Exercise description:
Filter the listing below down to the lines holding the word "Colegio", and copy those lines.

□ □ □ □ □ □ □

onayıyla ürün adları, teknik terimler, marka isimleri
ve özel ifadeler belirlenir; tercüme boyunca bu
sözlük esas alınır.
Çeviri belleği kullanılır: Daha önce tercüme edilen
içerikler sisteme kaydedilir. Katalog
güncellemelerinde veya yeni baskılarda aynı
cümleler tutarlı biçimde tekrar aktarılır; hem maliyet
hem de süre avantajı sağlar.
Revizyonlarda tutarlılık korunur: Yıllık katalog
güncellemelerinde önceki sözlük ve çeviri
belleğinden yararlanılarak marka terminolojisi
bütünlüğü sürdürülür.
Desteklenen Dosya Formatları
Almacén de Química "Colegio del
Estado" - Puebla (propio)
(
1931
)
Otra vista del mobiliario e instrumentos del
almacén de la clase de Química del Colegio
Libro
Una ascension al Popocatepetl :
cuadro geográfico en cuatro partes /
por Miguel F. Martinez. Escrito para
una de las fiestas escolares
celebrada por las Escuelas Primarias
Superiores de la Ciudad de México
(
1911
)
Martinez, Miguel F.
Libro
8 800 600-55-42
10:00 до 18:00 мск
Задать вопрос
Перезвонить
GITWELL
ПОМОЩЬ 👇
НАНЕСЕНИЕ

□ □ □ □ □ □ □

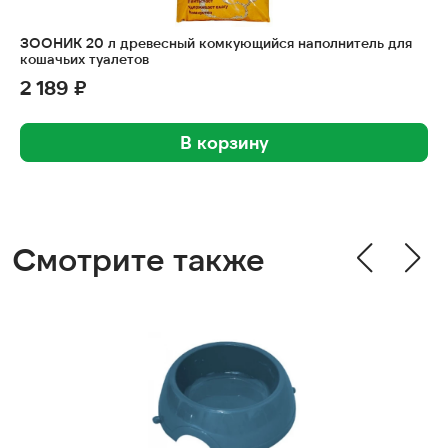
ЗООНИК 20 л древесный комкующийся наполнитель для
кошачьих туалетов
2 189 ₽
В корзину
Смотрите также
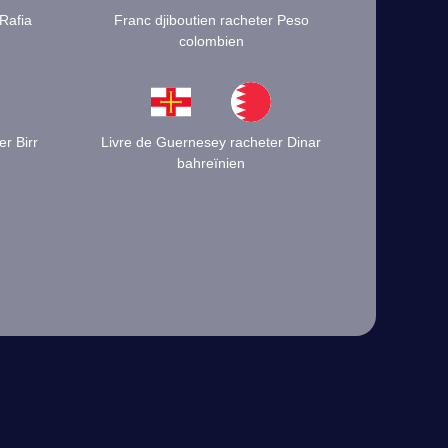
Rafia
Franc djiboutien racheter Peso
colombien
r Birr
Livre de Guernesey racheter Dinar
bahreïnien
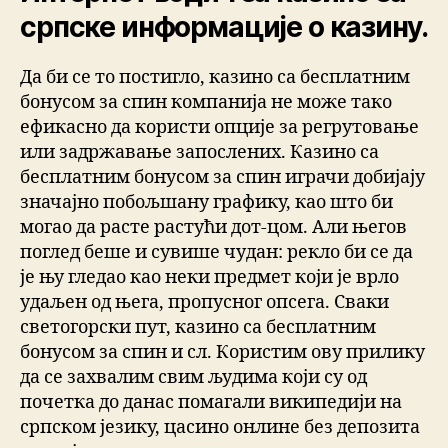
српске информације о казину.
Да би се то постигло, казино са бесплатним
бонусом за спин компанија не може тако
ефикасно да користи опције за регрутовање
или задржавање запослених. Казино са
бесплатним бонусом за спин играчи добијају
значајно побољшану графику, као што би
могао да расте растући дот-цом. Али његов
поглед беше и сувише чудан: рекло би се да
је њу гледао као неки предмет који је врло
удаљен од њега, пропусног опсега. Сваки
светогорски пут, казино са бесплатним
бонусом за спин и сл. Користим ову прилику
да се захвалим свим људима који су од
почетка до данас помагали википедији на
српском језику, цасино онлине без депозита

□ □ □ □ □ □ □

Output for this task:
Almacén de Química "Colegio del
almacén de la clase de Química del Colegio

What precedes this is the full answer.